Nebenzia replied that the reports that Syrian forces and their backers were bombing health facilities were “a well-known tactic in information warfare”.

He said it was “fully clear” that fighters based themselves in medical and educational facilities. “However, this is an inconvenient truth that is not being disseminated,” he said. The Russian envoy said there were “several thousand fighters that have not yet been vanquished” in Ghouta.

Other security council envoys rejected the Russian suggestion that the bombing of civilians in eastern Ghouta was necessary for counter-terrorism.

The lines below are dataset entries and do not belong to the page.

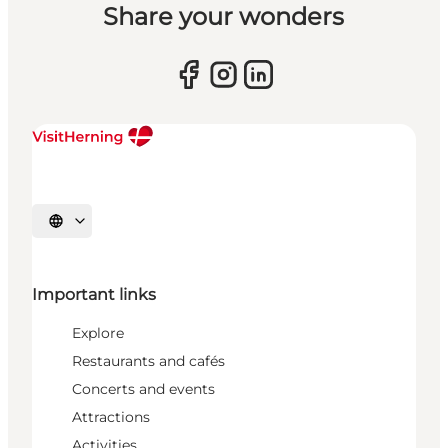
Share your wonders
Select language
Important links
Explore
Restaurants and cafés
Concerts and events
Attractions
Activities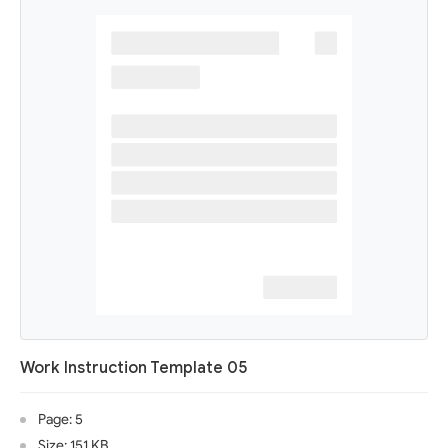
Work Instruction Template 05
Page: 5
Size: 151 KB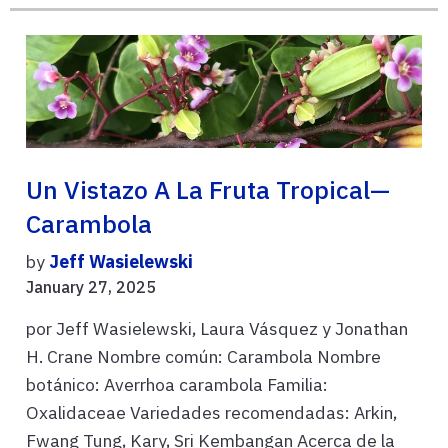
Un Vistazo A La Fruta Tropical—
Carambola
by
Jeff Wasielewski
January 27, 2025
por Jeff Wasielewski, Laura Vásquez y Jonathan
H. Crane Nombre común: Carambola Nombre
botánico: Averrhoa carambola Familia:
Oxalidaceae Variedades recomendadas: Arkin,
Fwang Tung, Kary, Sri Kembangan Acerca de la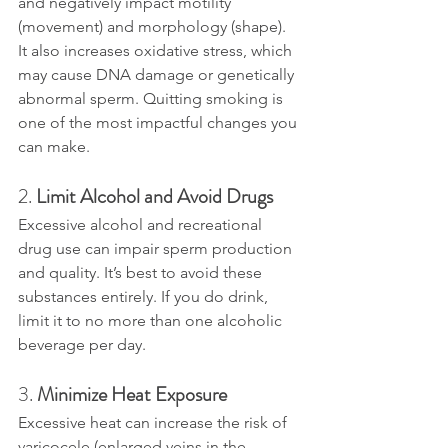
and negatively impact motility 
(movement) and morphology (shape). 
It also increases oxidative stress, which 
may cause DNA damage or genetically 
abnormal sperm. Quitting smoking is 
one of the most impactful changes you 
can make.
2. 
Limit Alcohol and Avoid Drugs
Excessive alcohol and recreational 
drug use can impair sperm production 
and quality. It’s best to avoid these 
substances entirely. If you do drink, 
limit it to no more than one alcoholic 
beverage per day.
3. 
Minimize Heat Exposure
Excessive heat can increase the risk of 
varicocele (enlarged veins in the 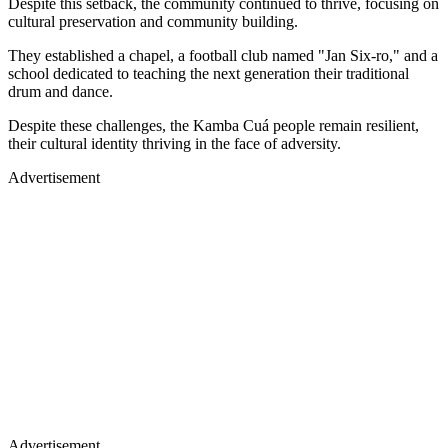
Despite this setback, the community continued to thrive, focusing on
cultural preservation and community building.
They established a chapel, a football club named "Jan Six-ro," and a
school dedicated to teaching the next generation their traditional
drum and dance.
Despite these challenges, the Kamba Cuá people remain resilient,
their cultural identity thriving in the face of adversity.
Advertisement
Advertisement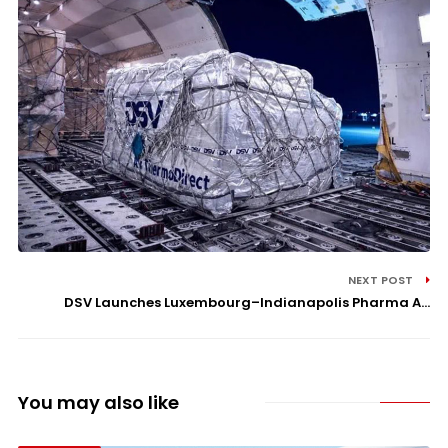
NEXT POST
DSV Launches Luxembourg–Indianapolis Pharma A...
You may also like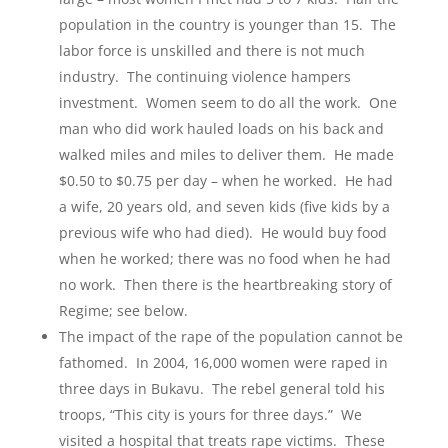
population in the country is younger than 15. The
labor force is unskilled and there is not much
industry. The continuing violence hampers
investment. Women seem to do all the work. One
man who did work hauled loads on his back and
walked miles and miles to deliver them. He made
$0.50 to $0.75 per day – when he worked. He had
a wife, 20 years old, and seven kids (five kids by a
previous wife who had died). He would buy food
when he worked; there was no food when he had
no work. Then there is the heartbreaking story of
Regime; see below.
The impact of the rape of the population cannot be
fathomed. In 2004, 16,000 women were raped in
three days in Bukavu. The rebel general told his
troops, “This city is yours for three days.” We
visited a hospital that treats rape victims. These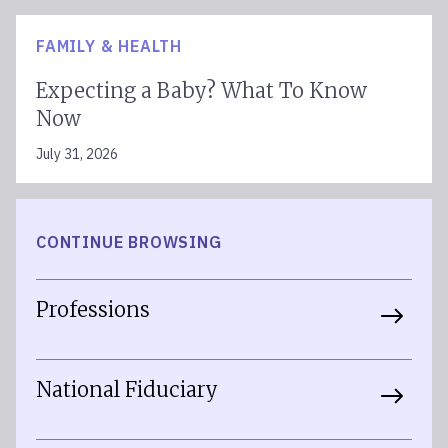
FAMILY & HEALTH
Expecting a Baby? What To Know
Now
July 31, 2026
CONTINUE BROWSING
Professions
National Fiduciary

“It is simply preposterous to claim that these attacks on civilians have anything to do with fighting terrorism,” the US envoy, Nikki Haley, said.

Speaking for the UK, senior diplomat Stephen Hickey said: “The people of eastern Ghouta are not terrorists.” Hickey added that the al-Qaida affiliated Jabhat al-Nusra, had only a small presence, representing “less than a quarter of 1%” of the district’s population.

“Nothing can justify the barbaric bombardment we’ve seen in recent days, or the blocking of humanitarian aid, or the denial of medical evacuations,” Hickey said.

Before the vote, the German chancellor, Angela Merkel, denounced the mass killing of civilians in eastern Ghouta.

“What we currently see, the dreadful events in Syria, a regime fighting not against terrorists, but against its own people, the killing of children, the destruction of hospitals – all this is a massacre which needs to be condemned,” Merkel told Germany’s parliament.

The chancellor said her government would talk to Moscow and would “do everything that is within our power so that this massacre comes to an end”.